[Input data]
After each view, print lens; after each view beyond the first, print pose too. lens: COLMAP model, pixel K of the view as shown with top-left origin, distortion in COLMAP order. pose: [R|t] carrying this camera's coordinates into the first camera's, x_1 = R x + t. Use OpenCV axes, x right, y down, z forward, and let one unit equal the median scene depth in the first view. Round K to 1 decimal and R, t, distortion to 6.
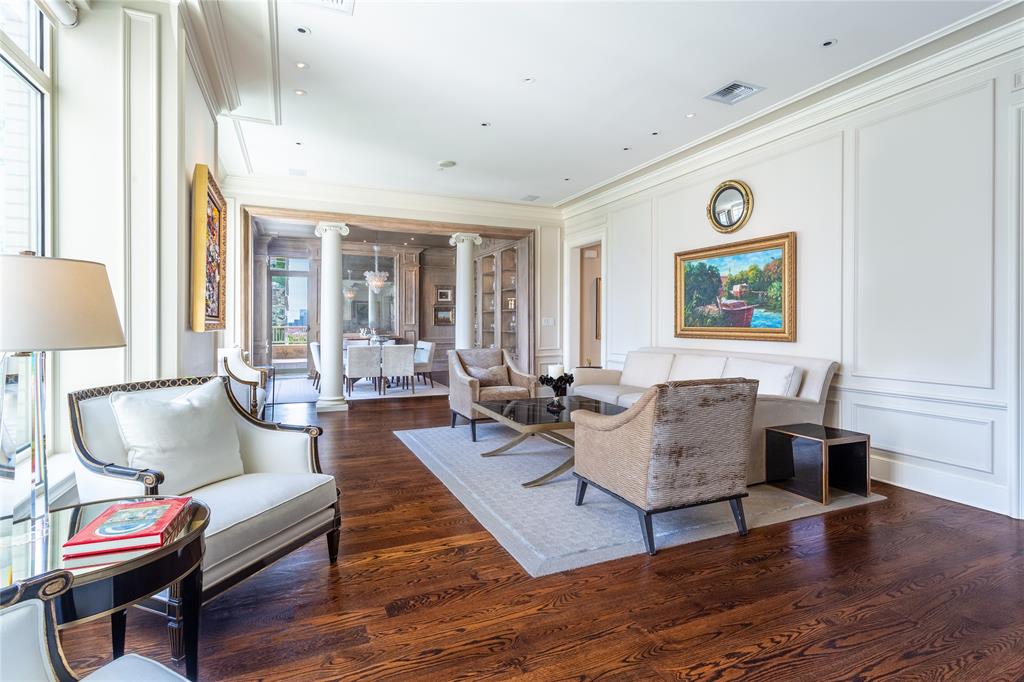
lens RADIAL K [[496.6, 0, 512.2], [0, 496.6, 324.2], [0, 0, 1]] dist [-0.001548, -0.000150]
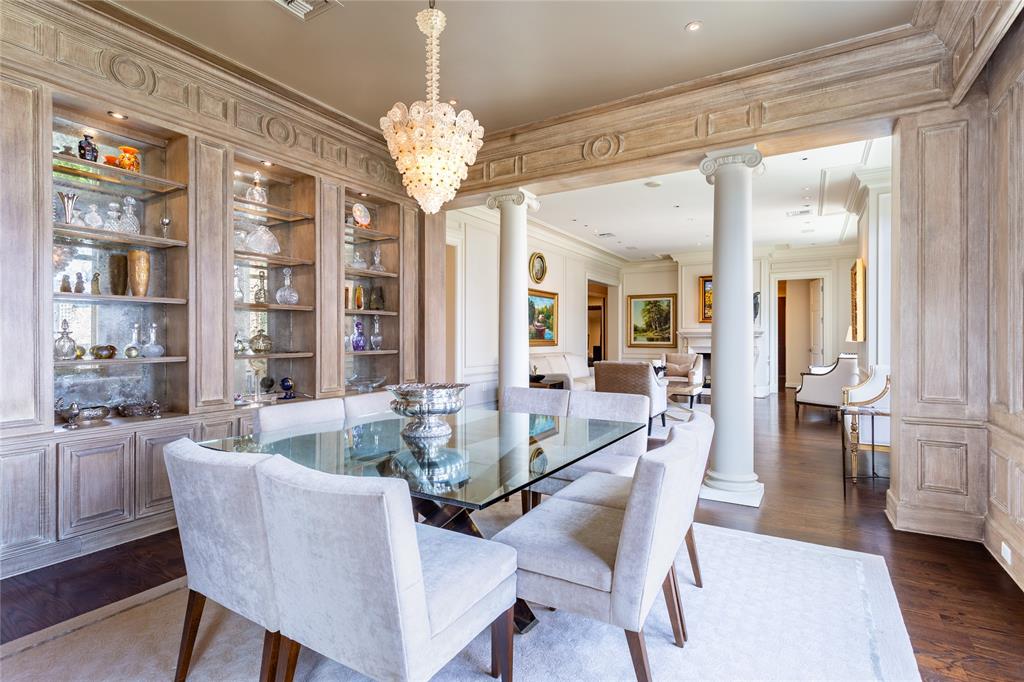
lens RADIAL K [[499.9, 0, 512.0], [0, 499.9, 341.0], [0, 0, 1]] dist [-0.002060, -0.000696]
pose [[-0.577100, -0.008096, 0.816633, -0.910827], [0.000627, 0.999946, 0.010357, -0.005226], [-0.816673, 0.006489, -0.577064, 2.063687]]
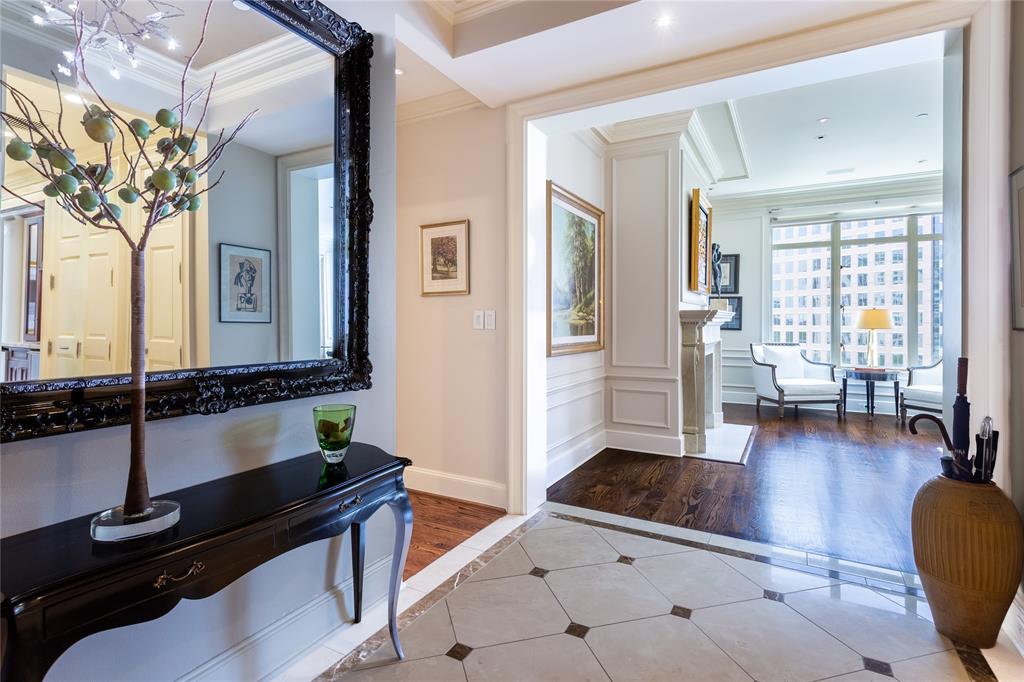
lens RADIAL K [[496.6, 0, 512.2], [0, 496.6, 324.2], [0, 0, 1]] dist [-0.001548, -0.000150]
pose [[-0.795997, -0.001160, -0.605300, 1.221762], [-0.003349, 0.999991, 0.002487, 0.001898], [0.605292, 0.004006, -0.795994, 0.720878]]
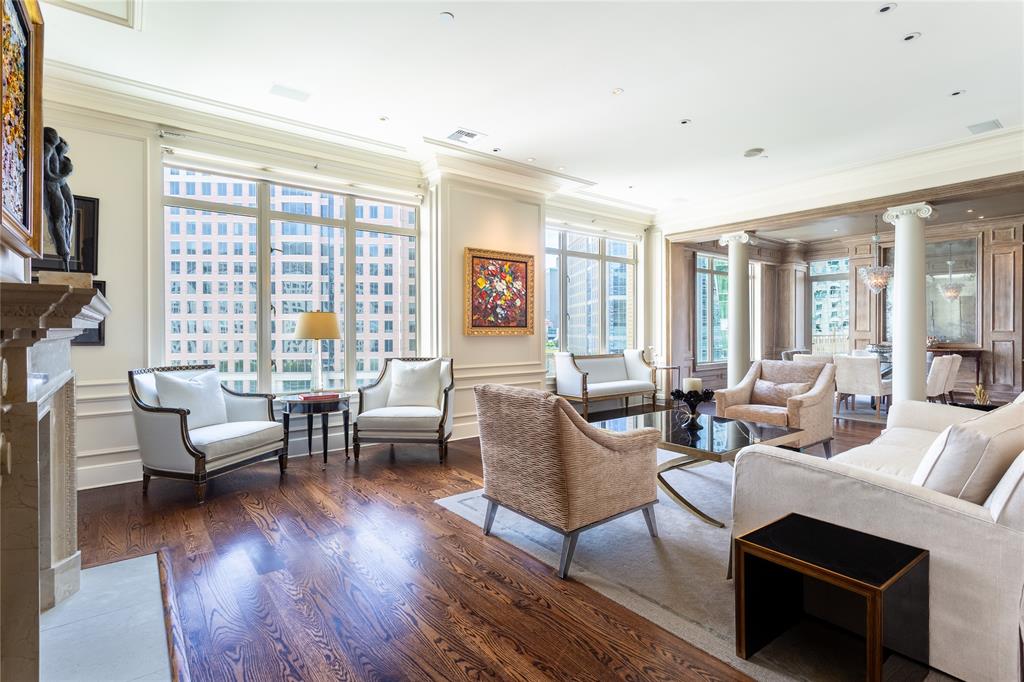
lens RADIAL K [[499.2, 0, 507.6], [0, 499.2, 335.3], [0, 0, 1]] dist [0.000628, 0.000236]
pose [[0.244004, 0.007043, -0.969749, 0.713777], [0.001075, 0.999971, 0.007533, 0.000187], [0.969774, -0.002881, 0.243989, 0.392015]]
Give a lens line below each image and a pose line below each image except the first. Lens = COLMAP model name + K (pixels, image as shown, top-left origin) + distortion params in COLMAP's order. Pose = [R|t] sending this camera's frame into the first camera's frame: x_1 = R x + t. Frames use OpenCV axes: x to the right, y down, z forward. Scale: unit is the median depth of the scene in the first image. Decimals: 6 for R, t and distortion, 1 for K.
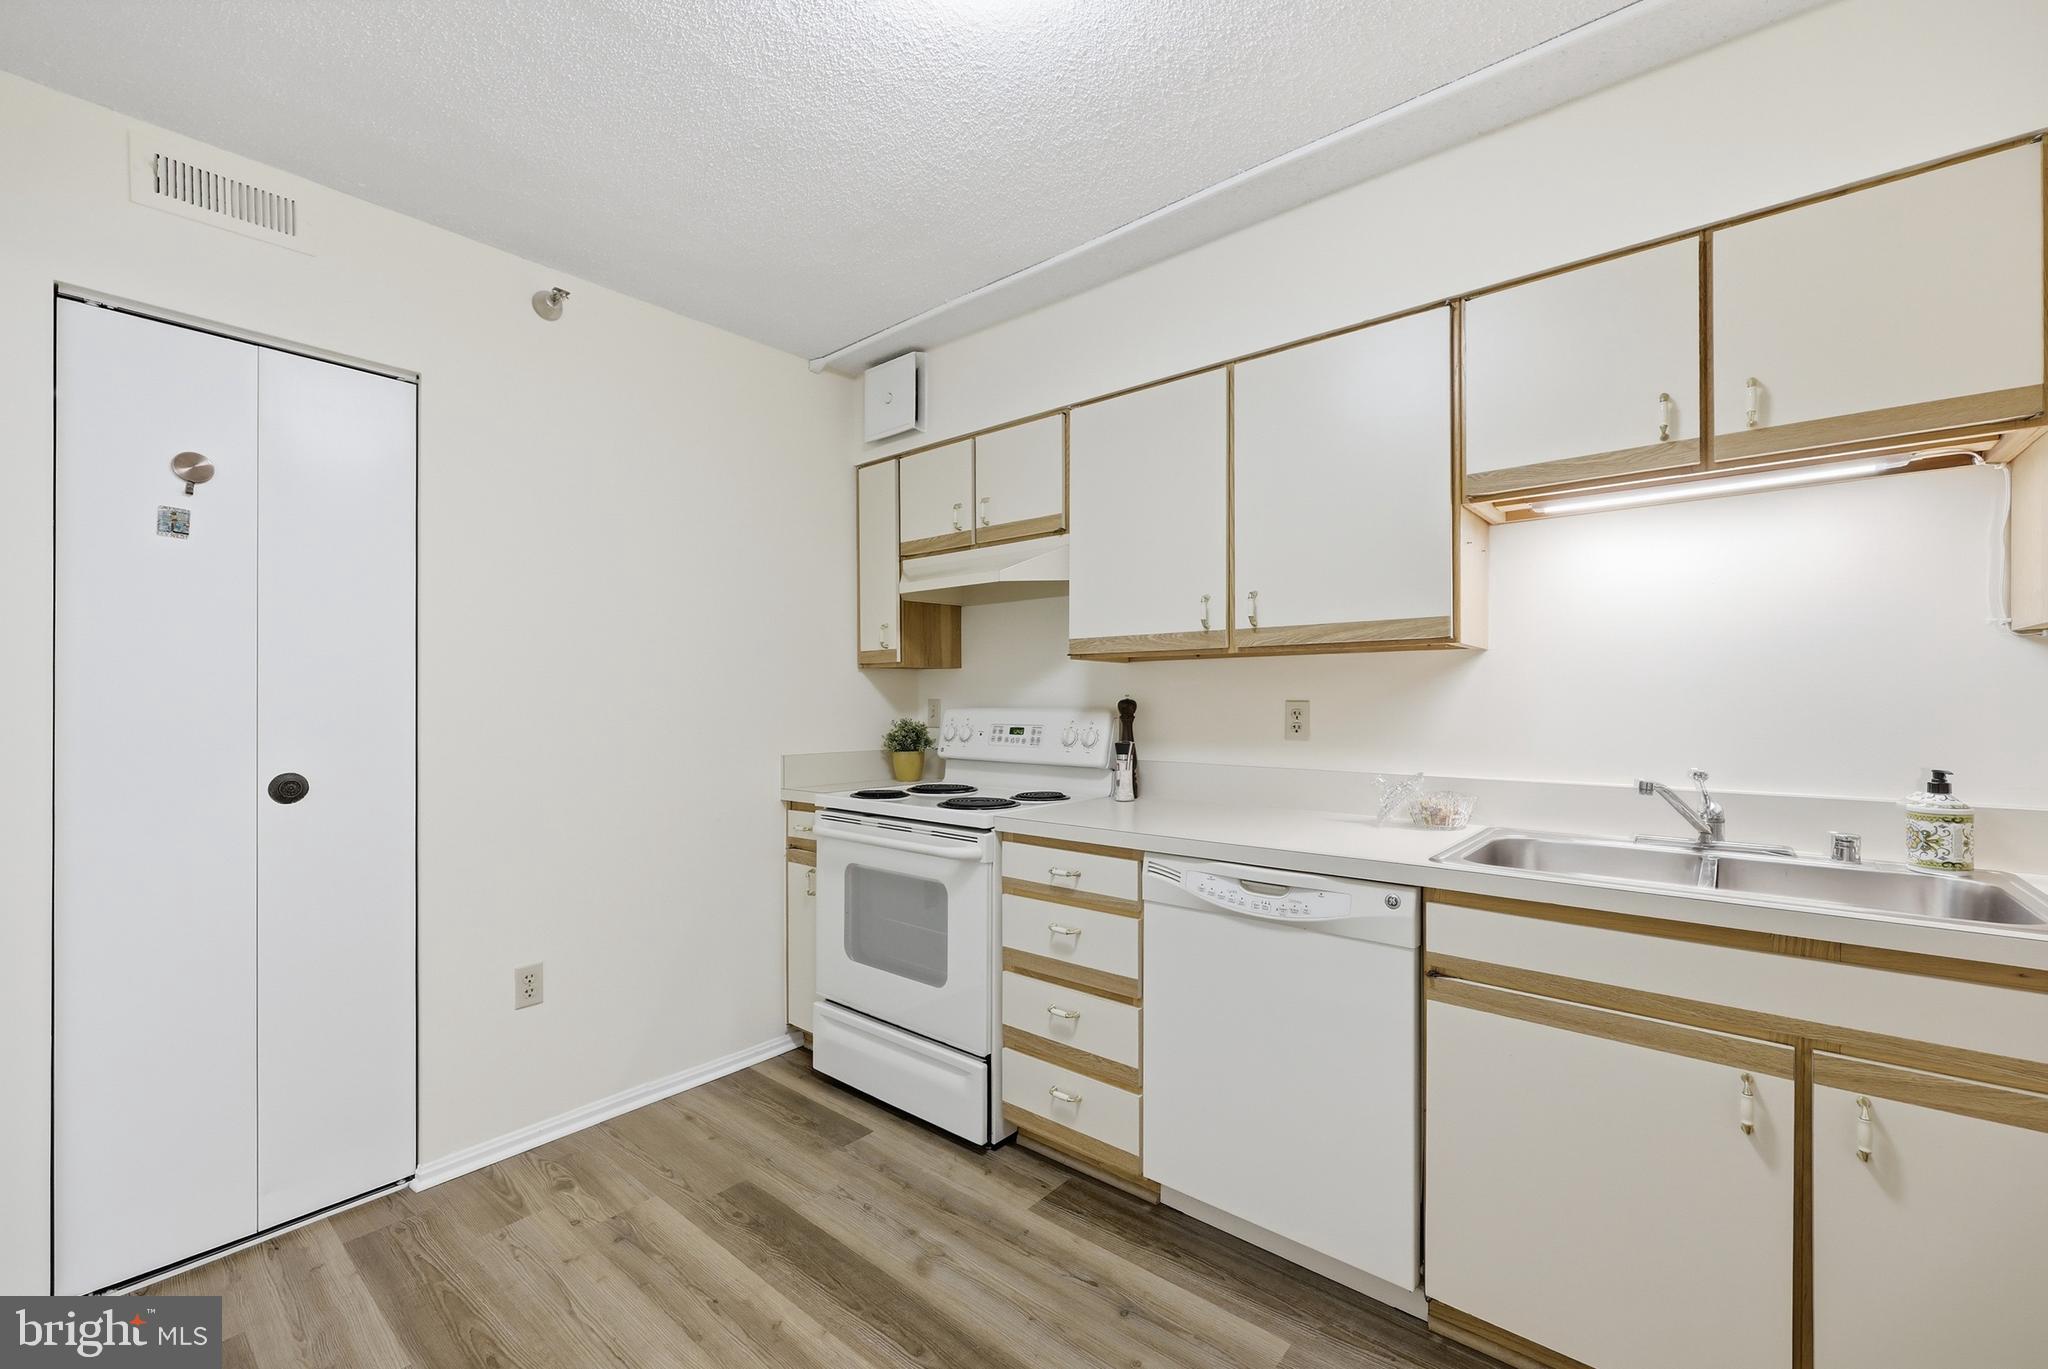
[/Input data]
_What the task requires:_ Set down every line of the records above verbatim, omitting the pictures.

_Task response:_
After each view, print lens; after each view beyond the first, print pose too. lens: COLMAP model, pixel K of the view as shown with top-left origin, distortion in COLMAP order. pose: [R|t] carrying this camera's coordinates into the first camera's, x_1 = R x + t. Use OpenCV axes, x right, y down, z forward, and let one unit equal the median scene depth in the first view. Round K to 1 decimal and R, t, distortion to 6.
lens RADIAL K [[496.6, 0, 512.2], [0, 496.6, 324.2], [0, 0, 1]] dist [-0.001548, -0.000150]
lens RADIAL K [[499.9, 0, 512.0], [0, 499.9, 341.0], [0, 0, 1]] dist [-0.002060, -0.000696]
pose [[-0.577100, -0.008096, 0.816633, -0.910827], [0.000627, 0.999946, 0.010357, -0.005226], [-0.816673, 0.006489, -0.577064, 2.063687]]
lens RADIAL K [[496.6, 0, 512.2], [0, 496.6, 324.2], [0, 0, 1]] dist [-0.001548, -0.000150]
pose [[-0.795997, -0.001160, -0.605300, 1.221762], [-0.003349, 0.999991, 0.002487, 0.001898], [0.605292, 0.004006, -0.795994, 0.720878]]
lens RADIAL K [[499.2, 0, 507.6], [0, 499.2, 335.3], [0, 0, 1]] dist [0.000628, 0.000236]
pose [[0.244004, 0.007043, -0.969749, 0.713777], [0.001075, 0.999971, 0.007533, 0.000187], [0.969774, -0.002881, 0.243989, 0.392015]]
Give a lens line below each image and a pose line below each image except the first. Lens = COLMAP model name + K (pixels, image as shown, top-left origin) + distortion params in COLMAP's order. Pose = [R|t] sending this camera's frame into the first camera's frame: x_1 = R x + t. Frames use OpenCV axes: x to the right, y down, z forward. Scale: unit is the median depth of the scene in the first image. Decimals: 6 for R, t and distortion, 1 for K.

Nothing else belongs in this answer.